The Highlight was the Sink

The parking lot at Smithfield's

Sunday, November 11, 2012. Our first full day in North Carolina on a birding trip and we were on the hunt for lunch, heading down NC Hwy 24 scanning the roadside for possibilities.  Our general rule is no fast food, no national chain restaurants – if we can help it.

We’re in North Carolina’s tidewater region, on the mainland on the inland side of the outer banks – those barrier islands that flank the East coast from North Carolina up to New Jersey.  My hope is either barbeque or seafood.  As we drive we can occasionally catch a whiff of pit smoke and then we spot Smithfield’s Chicken ‘N Bar-B-Q.  Good sign, lots of cars out front but the place doesn’t look very funky (not encouraging) or dicey (a good sign), so in we go.

First off, I can tell this isn’t the sort of place I was looking for.  It’s full, but full of people on their way home from church – families, older couples – not the down and dirty crowd I’d hope for in a good BBQ joint.  You order at the counter from a menu board – a promising sign.  The gal at the counter is friendly and willing to explain how they do things here – good.  I go for the Bar-B-Q and shrimp platter with beans and Brunswick stew as sides.  Jeanne opts for the Bar-B-Q plate with slaw and potato salad.  Pay up and take a seat – no numbers or cute signs to put on the table – don’t worry, the gal says, they’ll find us when they bring the food out.

Curt’s order: Bar-B-Q pork, beans and Brunswick stew; fried shrimp (on the plate towards the top) and hush puppies with everything.

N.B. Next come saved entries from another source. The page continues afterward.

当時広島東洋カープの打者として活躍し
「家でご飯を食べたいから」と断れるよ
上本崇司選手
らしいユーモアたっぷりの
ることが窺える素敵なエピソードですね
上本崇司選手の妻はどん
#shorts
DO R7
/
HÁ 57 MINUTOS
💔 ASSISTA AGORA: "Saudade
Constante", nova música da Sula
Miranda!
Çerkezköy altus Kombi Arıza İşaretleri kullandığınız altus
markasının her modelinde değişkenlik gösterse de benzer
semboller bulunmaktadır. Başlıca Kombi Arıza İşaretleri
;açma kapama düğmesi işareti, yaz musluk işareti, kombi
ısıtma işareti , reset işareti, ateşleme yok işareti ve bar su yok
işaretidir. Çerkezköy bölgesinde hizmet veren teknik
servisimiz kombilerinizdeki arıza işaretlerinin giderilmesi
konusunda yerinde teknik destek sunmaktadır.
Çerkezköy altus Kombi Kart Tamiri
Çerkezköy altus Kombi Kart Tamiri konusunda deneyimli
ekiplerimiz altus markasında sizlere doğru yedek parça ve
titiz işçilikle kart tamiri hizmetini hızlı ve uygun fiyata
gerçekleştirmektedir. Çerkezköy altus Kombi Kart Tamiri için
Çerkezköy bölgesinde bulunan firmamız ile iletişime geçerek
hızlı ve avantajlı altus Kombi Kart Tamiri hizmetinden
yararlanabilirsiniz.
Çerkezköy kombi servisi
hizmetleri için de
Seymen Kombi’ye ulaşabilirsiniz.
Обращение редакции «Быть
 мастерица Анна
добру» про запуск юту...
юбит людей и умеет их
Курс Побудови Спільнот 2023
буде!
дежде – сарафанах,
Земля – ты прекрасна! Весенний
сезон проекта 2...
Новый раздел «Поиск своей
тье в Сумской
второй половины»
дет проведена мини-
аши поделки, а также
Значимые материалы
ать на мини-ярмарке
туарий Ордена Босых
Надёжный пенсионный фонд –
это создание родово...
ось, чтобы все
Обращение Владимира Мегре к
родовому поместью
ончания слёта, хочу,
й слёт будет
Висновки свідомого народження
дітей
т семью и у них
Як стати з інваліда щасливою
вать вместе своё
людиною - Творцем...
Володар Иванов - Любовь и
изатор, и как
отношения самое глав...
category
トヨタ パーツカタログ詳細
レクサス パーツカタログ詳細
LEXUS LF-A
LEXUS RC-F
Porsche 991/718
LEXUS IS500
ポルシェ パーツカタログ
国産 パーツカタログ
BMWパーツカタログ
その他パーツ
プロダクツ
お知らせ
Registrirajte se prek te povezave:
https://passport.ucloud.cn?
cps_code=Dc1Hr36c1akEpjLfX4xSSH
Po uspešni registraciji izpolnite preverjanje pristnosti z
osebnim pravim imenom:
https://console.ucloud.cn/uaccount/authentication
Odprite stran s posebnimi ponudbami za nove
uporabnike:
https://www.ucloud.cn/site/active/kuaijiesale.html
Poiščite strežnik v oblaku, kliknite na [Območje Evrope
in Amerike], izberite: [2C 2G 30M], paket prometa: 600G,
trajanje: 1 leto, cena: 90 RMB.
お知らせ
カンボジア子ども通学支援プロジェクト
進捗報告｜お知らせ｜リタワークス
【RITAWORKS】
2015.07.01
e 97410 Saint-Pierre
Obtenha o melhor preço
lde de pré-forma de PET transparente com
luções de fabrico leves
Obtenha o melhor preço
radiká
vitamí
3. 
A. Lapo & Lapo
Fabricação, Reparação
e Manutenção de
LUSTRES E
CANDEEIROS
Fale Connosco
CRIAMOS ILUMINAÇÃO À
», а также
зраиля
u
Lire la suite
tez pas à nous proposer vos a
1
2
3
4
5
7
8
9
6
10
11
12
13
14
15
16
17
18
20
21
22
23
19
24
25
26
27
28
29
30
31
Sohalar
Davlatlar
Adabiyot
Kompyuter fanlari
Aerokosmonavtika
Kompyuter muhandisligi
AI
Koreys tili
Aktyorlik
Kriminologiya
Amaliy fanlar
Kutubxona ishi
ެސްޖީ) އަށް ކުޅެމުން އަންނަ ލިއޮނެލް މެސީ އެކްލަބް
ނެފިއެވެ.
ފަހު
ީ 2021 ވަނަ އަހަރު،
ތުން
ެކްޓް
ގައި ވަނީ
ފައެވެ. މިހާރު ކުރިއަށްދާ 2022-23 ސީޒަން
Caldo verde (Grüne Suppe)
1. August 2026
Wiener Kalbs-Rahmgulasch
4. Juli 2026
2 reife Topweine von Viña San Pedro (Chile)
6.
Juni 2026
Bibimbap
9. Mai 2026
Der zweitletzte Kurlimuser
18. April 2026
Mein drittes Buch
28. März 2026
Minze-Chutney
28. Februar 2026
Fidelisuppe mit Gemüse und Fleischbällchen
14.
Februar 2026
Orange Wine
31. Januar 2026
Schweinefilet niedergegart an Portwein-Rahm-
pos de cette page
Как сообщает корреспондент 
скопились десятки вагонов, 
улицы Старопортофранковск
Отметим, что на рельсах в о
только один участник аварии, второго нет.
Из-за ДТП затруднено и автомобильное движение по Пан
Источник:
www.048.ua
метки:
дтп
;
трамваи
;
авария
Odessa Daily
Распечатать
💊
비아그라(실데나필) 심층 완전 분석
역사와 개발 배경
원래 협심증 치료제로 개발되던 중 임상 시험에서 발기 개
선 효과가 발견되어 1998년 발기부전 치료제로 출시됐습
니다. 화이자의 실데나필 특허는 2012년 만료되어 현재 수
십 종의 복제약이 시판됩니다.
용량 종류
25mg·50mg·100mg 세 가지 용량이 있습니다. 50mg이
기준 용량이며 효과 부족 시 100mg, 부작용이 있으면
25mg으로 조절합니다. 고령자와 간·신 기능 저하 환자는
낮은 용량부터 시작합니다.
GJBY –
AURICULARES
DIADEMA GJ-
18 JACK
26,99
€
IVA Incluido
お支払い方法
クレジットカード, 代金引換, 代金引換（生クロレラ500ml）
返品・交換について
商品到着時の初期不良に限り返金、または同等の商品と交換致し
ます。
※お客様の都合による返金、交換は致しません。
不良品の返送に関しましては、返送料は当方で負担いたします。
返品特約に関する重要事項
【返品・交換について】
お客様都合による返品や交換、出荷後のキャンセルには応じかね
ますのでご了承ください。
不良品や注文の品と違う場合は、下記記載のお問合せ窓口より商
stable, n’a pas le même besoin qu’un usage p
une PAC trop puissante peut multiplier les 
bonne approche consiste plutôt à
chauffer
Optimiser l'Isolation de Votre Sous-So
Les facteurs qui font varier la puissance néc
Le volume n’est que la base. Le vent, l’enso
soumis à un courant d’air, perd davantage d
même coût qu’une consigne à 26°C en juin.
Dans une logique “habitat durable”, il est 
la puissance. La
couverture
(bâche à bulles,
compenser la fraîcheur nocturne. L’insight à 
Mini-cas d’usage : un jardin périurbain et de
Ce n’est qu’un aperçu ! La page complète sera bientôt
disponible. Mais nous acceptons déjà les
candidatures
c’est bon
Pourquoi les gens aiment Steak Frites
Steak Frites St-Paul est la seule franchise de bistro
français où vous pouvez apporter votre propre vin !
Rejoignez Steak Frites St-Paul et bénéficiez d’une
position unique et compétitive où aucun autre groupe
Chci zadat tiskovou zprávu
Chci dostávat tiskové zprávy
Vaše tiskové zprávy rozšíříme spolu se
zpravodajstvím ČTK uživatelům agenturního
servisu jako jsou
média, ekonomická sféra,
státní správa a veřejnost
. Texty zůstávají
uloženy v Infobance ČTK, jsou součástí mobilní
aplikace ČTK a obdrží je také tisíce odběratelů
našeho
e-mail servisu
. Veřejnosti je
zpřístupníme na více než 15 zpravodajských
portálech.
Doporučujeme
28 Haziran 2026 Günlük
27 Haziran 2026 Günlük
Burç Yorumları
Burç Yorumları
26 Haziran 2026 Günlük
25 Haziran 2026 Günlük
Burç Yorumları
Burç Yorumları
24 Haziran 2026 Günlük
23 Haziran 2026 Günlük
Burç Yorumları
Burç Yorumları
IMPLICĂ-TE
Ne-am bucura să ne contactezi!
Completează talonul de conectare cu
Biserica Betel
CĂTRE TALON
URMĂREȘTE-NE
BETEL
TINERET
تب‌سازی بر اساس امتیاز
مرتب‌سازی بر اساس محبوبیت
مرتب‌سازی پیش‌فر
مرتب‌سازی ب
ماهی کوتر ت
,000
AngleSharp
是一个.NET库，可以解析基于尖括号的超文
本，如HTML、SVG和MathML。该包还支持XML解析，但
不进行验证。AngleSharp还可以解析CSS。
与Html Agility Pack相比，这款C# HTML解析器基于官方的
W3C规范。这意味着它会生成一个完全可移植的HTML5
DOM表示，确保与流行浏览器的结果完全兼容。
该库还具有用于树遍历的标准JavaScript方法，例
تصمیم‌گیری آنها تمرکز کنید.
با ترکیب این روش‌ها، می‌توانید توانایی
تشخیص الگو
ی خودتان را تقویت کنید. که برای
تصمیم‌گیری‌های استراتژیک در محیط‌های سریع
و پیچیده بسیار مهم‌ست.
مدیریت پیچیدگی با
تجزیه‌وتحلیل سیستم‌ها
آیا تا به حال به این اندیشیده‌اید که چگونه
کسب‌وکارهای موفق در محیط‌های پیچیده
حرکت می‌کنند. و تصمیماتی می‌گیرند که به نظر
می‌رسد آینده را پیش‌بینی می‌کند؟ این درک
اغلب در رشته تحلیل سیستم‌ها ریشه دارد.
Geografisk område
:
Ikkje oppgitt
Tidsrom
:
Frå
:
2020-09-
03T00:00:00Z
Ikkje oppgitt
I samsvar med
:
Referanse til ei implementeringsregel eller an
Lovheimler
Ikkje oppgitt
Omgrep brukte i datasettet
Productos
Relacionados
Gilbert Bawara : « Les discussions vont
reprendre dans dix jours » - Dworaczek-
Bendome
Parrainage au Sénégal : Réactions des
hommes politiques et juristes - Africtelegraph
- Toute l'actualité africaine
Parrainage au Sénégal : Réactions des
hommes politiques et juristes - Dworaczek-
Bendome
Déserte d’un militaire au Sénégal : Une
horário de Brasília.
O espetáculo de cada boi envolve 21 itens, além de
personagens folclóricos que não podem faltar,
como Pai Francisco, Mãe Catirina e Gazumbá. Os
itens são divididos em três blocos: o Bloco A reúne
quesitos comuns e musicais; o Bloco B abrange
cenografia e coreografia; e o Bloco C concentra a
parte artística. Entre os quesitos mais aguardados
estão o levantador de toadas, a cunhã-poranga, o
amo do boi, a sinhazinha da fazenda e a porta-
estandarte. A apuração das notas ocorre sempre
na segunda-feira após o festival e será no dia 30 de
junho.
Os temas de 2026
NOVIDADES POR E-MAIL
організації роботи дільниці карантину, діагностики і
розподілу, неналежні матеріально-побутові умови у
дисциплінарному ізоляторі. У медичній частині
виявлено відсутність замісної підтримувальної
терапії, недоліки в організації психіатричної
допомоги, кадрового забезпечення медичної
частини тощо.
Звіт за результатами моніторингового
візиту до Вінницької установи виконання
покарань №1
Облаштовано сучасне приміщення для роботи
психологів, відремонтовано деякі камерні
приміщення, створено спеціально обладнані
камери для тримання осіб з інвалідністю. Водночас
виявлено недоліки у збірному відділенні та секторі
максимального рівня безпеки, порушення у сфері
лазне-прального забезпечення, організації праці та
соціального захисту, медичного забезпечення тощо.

Jeanne’s order: Bar-B-Q pork (it’s somewhere under that pile of hush puppies), slaw and potato salad

Jeanne hiding behind a REALLY big sweet tea

Well, the Bar-B-Q was great – classic tidewater pork, pulled and doused with vinegar and hot peppers, but I expected the Bar-B-Q to be on a roll – a sandwich sort of arrangement.  Oh, well.  The shrimp was surprising – tiny guys the size I would call “cocktail shrimp” but breaded and deep fried – disappointing because I suspect they came out of a freezer bag.  The beans were typical – sweetened and probably out of a can. Everything came with a side of hush puppies – I got an order of hush puppies with my Bar-B-Q and an order with my shrimp – but they were tasty.

The Brunswick stew was a first for me.  I know about Brunswick stew, a regional specialty of the Eastern seaboard, but I’d never had it.  It’s cousin to the Chicken Chowder I grew up with in Western NY, the Burgoo of Kentucky and the Booyah of Wisconsin.  The main difference is that the Brunswick stew is heavier on tomatoes (tomato paste?), short on vegetable variety and seems to be strictly chicken based.  It is thick enough to put on a plate rather than in a bowl. OK, but it definitely comes in fourth out of the four in my rankings.

The highlight of the stop was not the food.  It was okay for the most part.  The Bar-B-Q pork was better than OK and the hush puppies were pretty tasty.

The highlight, though, was the sink.

Customer’s wash-up sink in the dinning room

In the main dining room, adjacent to the counter where we ordered, was a sink.  Not an industrial deep sink like you’d see behind the counter but a nice small china pedestal sink with side lights, soap and towels (paper).  Their web site says that the original Smithfield’s had a sink in the dining room so the farmers coming in for lunch could wash up before they ate – a nice convenience for the customer.  Apparently the sink in the dining room is a feature of their restaurants (there are 30 in North Carolina – yes, a chain but not national).  It’s the most common-sense thing I’ve ever seen in a restaurant – wash up before you eat or clean up after a finger-lickin’ good dinner without having to go to the toilet facility to do so.

Decent food, simple consideration for the customer.  Smithfield’s.